Tmem200a, a transmembrane protein, has been associated with multiple biological processes and diseases. It may play a role in the regulation of adipose morphology, as functional evaluation by siRNA-mediated knockdown in adipose-derived precursor cells identified it as one of six genes controlling adipocyte renewal and differentiation [4]. Additionally, it has been implicated in the genomic instability-related gene signature for predicting the prognosis of acute myeloid leukemia patients [5].

In gastric cancer, studies have shown significant findings. Knockdown of Tmem200a in gastric cancer cells inhibited cell proliferation, decreased vimentin, N-cadherin, and Snai proteins, and inhibited AKT phosphorylation, suggesting its involvement in the PI3K/AKT signaling pathway and epithelial-mesenchymal transition (EMT) [1]. High expression of Tmem200a in gastric cancer tissues was associated with a poor prognosis, and it may be an independent risk factor for overall survival. It also showed a correlation with immune cell infiltration and immune checkpoint expression [3]. Meta-analysis and RT-qPCR validated its up-regulation in gastric cancer tissues compared to adjacent non-tumor tissues, and gene set enrichment analysis identified immune-related and tumor-related signaling pathways enriched in the high Tmem200A expression phenotype pathway [2].
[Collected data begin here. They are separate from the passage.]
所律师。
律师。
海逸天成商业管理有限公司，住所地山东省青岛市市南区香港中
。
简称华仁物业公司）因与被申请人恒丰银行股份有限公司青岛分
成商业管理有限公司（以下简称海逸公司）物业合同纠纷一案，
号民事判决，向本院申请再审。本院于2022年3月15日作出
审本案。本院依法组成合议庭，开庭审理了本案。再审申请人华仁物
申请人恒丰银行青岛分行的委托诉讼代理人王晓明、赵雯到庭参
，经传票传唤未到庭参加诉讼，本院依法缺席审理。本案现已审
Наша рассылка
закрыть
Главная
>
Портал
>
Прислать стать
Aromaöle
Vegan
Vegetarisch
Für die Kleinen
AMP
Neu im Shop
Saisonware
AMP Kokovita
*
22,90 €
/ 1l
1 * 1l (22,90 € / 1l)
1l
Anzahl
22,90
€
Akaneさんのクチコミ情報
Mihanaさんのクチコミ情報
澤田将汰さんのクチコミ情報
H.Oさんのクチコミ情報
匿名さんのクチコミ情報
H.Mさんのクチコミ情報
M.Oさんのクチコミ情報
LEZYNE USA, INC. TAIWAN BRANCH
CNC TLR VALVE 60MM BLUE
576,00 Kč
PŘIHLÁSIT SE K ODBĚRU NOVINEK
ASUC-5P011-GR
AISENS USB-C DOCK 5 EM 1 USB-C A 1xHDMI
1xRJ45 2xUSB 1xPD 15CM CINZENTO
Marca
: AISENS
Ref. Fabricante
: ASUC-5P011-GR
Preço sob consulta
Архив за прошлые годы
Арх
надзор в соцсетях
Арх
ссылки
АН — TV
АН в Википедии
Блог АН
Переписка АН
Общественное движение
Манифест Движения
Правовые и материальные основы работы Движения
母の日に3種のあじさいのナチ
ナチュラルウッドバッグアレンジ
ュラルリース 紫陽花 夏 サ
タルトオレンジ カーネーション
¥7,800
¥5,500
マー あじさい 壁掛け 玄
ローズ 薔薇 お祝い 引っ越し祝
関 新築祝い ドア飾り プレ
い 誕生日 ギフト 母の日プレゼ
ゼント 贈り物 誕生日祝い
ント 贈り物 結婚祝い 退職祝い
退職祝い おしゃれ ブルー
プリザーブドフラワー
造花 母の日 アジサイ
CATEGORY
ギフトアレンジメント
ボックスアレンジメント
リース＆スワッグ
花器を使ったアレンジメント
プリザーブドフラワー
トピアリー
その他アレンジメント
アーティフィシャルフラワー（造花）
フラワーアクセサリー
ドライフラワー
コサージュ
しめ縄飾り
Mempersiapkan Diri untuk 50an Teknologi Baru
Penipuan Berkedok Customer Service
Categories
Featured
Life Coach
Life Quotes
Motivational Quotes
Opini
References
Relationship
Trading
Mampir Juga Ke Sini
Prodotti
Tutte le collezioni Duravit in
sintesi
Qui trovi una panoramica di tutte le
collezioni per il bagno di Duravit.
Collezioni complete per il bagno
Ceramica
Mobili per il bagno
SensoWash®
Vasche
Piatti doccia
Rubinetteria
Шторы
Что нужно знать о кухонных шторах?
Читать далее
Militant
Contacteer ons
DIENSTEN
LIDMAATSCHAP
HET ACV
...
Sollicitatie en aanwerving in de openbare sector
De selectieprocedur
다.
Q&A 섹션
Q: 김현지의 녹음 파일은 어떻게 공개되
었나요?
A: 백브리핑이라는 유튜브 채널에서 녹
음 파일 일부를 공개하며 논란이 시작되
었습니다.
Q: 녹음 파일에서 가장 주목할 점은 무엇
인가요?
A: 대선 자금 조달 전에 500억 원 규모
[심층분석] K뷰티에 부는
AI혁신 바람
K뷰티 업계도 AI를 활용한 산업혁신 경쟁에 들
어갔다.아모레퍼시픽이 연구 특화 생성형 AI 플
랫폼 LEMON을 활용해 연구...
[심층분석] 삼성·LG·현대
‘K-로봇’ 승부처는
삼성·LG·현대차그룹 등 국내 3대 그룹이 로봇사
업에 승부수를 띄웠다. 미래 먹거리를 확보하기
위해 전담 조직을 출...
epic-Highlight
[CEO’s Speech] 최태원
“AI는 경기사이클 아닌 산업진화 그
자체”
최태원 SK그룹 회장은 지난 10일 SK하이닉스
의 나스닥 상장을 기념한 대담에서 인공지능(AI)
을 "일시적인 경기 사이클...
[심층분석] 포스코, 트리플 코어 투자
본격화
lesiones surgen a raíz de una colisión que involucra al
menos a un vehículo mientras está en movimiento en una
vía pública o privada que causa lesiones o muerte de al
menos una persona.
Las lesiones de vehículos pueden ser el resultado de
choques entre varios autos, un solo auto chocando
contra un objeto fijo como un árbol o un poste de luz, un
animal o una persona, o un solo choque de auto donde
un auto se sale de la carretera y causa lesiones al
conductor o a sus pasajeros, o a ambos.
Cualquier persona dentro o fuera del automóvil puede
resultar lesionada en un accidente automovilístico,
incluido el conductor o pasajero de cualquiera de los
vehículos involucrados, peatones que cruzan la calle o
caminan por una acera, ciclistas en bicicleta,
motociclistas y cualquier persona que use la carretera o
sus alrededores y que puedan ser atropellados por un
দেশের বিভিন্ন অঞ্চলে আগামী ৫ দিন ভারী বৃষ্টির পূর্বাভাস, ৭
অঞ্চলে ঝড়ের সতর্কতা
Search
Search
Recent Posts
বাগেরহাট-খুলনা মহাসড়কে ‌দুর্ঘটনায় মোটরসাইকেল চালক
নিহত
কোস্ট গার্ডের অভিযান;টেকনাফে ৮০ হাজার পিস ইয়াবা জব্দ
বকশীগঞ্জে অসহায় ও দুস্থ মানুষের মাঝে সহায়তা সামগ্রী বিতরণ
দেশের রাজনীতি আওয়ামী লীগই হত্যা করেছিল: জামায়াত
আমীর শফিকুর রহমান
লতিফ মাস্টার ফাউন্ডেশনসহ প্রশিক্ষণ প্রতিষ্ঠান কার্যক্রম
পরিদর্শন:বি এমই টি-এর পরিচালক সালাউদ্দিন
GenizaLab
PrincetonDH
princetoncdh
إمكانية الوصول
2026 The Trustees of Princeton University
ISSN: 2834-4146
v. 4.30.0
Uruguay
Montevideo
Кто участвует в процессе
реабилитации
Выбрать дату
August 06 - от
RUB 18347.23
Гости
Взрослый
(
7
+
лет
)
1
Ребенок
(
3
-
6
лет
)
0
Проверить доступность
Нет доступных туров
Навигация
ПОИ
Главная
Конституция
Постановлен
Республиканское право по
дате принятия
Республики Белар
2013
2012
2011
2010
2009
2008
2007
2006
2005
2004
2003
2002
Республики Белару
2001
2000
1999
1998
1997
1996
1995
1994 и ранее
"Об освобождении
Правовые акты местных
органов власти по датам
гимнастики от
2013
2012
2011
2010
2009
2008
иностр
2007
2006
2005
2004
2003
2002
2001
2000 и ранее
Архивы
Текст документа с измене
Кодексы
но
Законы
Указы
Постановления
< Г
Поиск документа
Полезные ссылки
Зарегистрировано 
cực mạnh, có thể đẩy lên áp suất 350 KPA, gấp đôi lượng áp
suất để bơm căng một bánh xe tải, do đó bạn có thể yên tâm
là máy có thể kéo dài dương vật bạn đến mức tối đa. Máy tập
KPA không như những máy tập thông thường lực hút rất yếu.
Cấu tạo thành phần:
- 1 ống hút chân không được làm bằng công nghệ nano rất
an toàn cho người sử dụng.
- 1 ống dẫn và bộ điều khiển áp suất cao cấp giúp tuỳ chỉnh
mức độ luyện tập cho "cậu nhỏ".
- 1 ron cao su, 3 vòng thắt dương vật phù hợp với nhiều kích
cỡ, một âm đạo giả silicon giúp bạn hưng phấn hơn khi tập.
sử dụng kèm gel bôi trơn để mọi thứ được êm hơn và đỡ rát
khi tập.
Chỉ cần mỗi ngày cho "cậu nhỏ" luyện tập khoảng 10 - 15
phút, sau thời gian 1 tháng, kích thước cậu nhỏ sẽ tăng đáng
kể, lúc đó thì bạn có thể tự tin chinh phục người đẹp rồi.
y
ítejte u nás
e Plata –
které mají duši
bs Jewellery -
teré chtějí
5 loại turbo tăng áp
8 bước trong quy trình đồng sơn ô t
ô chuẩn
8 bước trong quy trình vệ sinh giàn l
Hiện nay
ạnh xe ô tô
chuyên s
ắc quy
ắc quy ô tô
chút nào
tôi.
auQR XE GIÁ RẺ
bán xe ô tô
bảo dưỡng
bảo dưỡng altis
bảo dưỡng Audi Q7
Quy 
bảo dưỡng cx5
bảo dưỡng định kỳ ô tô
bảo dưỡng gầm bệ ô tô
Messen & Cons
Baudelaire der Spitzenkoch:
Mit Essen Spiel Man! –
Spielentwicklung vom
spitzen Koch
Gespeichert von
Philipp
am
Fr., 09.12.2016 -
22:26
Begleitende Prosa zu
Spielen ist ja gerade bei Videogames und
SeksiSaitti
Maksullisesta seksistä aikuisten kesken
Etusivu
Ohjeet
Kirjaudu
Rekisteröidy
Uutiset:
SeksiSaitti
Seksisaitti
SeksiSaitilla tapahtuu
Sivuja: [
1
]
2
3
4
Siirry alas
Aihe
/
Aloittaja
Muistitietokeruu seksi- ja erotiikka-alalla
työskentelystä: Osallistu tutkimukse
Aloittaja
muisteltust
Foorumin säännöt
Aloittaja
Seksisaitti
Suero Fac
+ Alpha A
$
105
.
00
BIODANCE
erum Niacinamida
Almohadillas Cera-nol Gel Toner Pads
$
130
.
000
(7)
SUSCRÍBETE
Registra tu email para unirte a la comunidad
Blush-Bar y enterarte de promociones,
In conclusion, Tmem200a is involved in diverse biological functions, especially in adipose development and disease prognosis. In gastric cancer, its role in cell proliferation, EMT, and immune infiltration, as revealed through in vitro loss-of-function studies, highlights its potential as a biomarker and therapeutic target. These findings contribute to a better understanding of the biological mechanisms underlying gastric cancer and other related diseases.